Notre parti-pris, avec ces deux numéros de Multitudes, c’est de dire au moins trois choses. D’abord, le post-capitalisme n’aura pas à être inventé de toutes pièces à partir du rien (le lendemain matin du grand soir où les marchés boursiers se seront enfin effondrés dans l’affaissement des États-Nations). Il y a déjà des pratiques, des solidarités, des relations post-capitalistes qui se sont mises en place aussi bien localement (AMAP – Association pour le Maintien d’une Agriculture Paysanne –, ZAD, associations de quartier) que globalement (sensibilités et législations environnementalistes).

Ensuite, le post-capitalisme ne relève pas de la rupture qui fera basculer un système passé dans un système futur. L’histoire est à envisager comme une superposition de strates, plutôt que comme une succession d’états. Le capitalisme restera présent comme une strate sur laquelle se déploiera une autre strate, dont certains linéaments sont déjà en place depuis des décennies ou des siècles.

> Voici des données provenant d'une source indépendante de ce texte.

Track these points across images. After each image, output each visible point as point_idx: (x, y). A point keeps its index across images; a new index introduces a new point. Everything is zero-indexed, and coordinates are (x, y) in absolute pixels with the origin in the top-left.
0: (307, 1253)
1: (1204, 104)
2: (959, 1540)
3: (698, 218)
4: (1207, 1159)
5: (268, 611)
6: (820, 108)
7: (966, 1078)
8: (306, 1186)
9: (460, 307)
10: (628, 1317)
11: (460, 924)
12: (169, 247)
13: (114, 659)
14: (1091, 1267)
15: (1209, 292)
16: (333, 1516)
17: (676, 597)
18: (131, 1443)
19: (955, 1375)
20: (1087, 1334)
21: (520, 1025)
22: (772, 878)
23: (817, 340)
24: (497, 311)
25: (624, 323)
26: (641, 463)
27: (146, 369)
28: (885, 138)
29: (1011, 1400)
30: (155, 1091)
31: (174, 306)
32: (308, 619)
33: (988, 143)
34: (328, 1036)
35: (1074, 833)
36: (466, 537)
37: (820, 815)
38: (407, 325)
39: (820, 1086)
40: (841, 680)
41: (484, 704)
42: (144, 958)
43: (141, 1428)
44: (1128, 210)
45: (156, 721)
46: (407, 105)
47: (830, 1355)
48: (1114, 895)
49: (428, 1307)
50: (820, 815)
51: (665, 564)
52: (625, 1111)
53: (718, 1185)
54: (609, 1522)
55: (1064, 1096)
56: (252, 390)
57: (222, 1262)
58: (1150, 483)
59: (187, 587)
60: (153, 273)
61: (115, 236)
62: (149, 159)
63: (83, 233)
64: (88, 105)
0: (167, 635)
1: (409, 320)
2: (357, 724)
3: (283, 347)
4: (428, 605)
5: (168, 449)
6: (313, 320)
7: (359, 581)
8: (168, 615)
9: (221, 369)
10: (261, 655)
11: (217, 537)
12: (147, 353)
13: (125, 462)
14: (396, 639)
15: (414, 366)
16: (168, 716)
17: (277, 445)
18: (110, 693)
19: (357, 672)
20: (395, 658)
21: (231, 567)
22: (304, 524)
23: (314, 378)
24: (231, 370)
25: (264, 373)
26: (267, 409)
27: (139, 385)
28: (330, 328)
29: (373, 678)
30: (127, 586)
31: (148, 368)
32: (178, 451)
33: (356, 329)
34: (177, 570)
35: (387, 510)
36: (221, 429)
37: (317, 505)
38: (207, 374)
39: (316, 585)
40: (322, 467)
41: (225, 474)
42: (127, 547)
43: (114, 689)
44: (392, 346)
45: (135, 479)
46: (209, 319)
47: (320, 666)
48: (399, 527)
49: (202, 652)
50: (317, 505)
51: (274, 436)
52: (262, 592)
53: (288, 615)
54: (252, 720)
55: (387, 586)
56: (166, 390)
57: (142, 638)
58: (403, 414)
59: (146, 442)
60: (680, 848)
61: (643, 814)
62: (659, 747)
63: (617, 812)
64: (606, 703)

Enfin, c’est peut-être dans les développements les plus « avancés » du capitalisme qu’il faut aller chercher les clés de ce qui se construira sur lui, et en partie contre lui. Dans le numérique, dont les logiques de déploiement superposent aux classes habituelles du capitalisme (les travailleurs vs les capitalistes) de nouvelles classes, que McKenzie Wark, dans le n° 70, appelle « classe hacker » vs « classe vectorialiste ». Dans les dérivations les plus folles de la finance, qui remettent complètement en cause ce que nous imaginons être des rapports de « propriété », des estimations de « valeurs », des mesures de « productivité » : tous ces fondements de l’idéologie capitaliste sont d’ores et déjà laminés par les réalités (démentes) des produits dérivés de la finance, bien plus radicalement que par les slogans nostalgiques des manifestations de rue.

Dans ces domaines, il faut suivre, explorer et expérimenter (prudemment et humblement, mais sans peur ni tabou) les puissances de l’abstraction qui ont donné aux humains une capacité aussi admirable et aussi terrifiante à recombiner leurs environnements. Si nous nous présentons comme une revue de politique, de sciences sociales, de philosophie et d’arts, c’est que nous croyons que seules les inventions créatives, collectives, politiques, qui émanent des pratiques artistiques – indissociablement sensibles et conceptuelles – peuvent nous réorienter par rapport aux évolutions actuelles du capitalisme.

Le post-capitalisme sera ce qu’en font déjà et ce qu’en feront demain les collectifs activistes et artivistes qui expérimentent de façon à la fois critique et enjouée les puissances de l’abstraction tout en relevant le défi des richesses de la concrétude.